### [Text passage]
_ _ _ _ _

Forum Discussion

Altera_Forum's avatar
Altera_Forum
Icon for Honored Contributor rankHonored Contributor
13 years ago

IORD 11.0 vs IORD 9.1

Hello, 

int main()
{
	int i;
	
	while(1)
	{
		i = IORD_ALTERA_AVALON_PIO_EDGE_CAP(BUTTON_BASE);
		printf("PIO EDGE CAP: %d\n", i);
		IOWR_ALTERA_AVALON_PIO_EDGE_CAP(BUTTON_BASE, 0x0);
		usleep(1000000);
	}
}

BUTTON is a 4-bit PIO in my SOPC.

If I run this code with Nios II 9.1 I read: PIO EDGE CAP: 0

If I press BUTTON[0] I read: PIO EDGE CAP: 1

..

If I press BUTTON[3] I read: PIO EDGE CAP: 8

Now:

If I run the same code with Nios II 11.0 I read: PIO EDGE CAP: 512

If I press BUTTON[0] I read: PIO EDGE CAP: 513

..

If I press BUTTON[3] I read: PIO EDGE CAP: 520

What does it means?

4 Replies

  • Altera_Forum's avatar
    Altera_Forum
    Icon for Honored Contributor rankHonored Contributor
    13 years ago

    First thought is that IORD() is a request for a 32bit value, the system will have a 'bus width adapter' that converts the single 32bit read into four 8bit reads - and your avalon slave returns the same value for all 4 bytes.

    But that should generate 0x01010101 and 0x08080808.

    Perhaps there is some address decode going on.

    You are much better off using 32bit slaves.
  • Altera_Forum's avatar
    Altera_Forum
    Icon for Honored Contributor rankHonored Contributor
    13 years ago

    If I change the width of my PIO to 1 bit I read the value 64 when it captures no edge and 65 when it captures an edge at the input... the strange thing is that with the old version I didn't have this problem.

  • Altera_Forum's avatar
    Altera_Forum
    Icon for Honored Contributor rankHonored Contributor
    13 years ago

    For a n bit PIO only lower n bits of register are significative.

    The upper bits are not supposed to be initialized nor driven and must be treated as don't care.

    Then you must mask the valid bit field and test only this part of register output.

    In the case of 4bit pio:

    i = IORD_ALTERA_AVALON_PIO_EDGE_CAP(BUTTON_BASE) & 0x000F;

    So, 513 and 520 become 1 and 8.

    The different behaviour of these undriven bits depends on logic synthesis and sometime on previous signal status on those bit lines. So I think what you see it's pretty normal
  • Altera_Forum's avatar
    Altera_Forum
    Icon for Honored Contributor rankHonored Contributor
    13 years ago

    Thank you for the answers.

    I resign myself to this and I'm going to mask the bits. :)

_ _ _ _ _

### [Stored records]
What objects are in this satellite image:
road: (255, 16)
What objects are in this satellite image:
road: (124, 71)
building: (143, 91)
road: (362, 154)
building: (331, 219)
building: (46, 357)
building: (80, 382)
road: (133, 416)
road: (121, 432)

_ _ _ _ _

### [Actions to take]
A. Return the passage from the PIO edge capture thread starting at "But that should" and ending at "have this problem.", copied word for word.
B. Retype the entire listing that follows the forum thread, line for line and without any changes.

### [Solutions to each task]
A.
But that should generate 0x01010101 and 0x08080808.

    Perhaps there is some address decode going on.

    You are much better off using 32bit slaves.
  • Altera_Forum's avatar
    Altera_Forum
    Icon for Honored Contributor rankHonored Contributor
    13 years ago

    If I change the width of my PIO to 1 bit I read the value 64 when it captures no edge and 65 when it captures an edge at the input... the strange thing is that with the old version I didn't have this problem.

B.
What objects are in this satellite image:
road: (255, 16)
What objects are in this satellite image:
road: (124, 71)
building: (143, 91)
road: (362, 154)
building: (331, 219)
building: (46, 357)
building: (80, 382)
road: (133, 416)
road: (121, 432)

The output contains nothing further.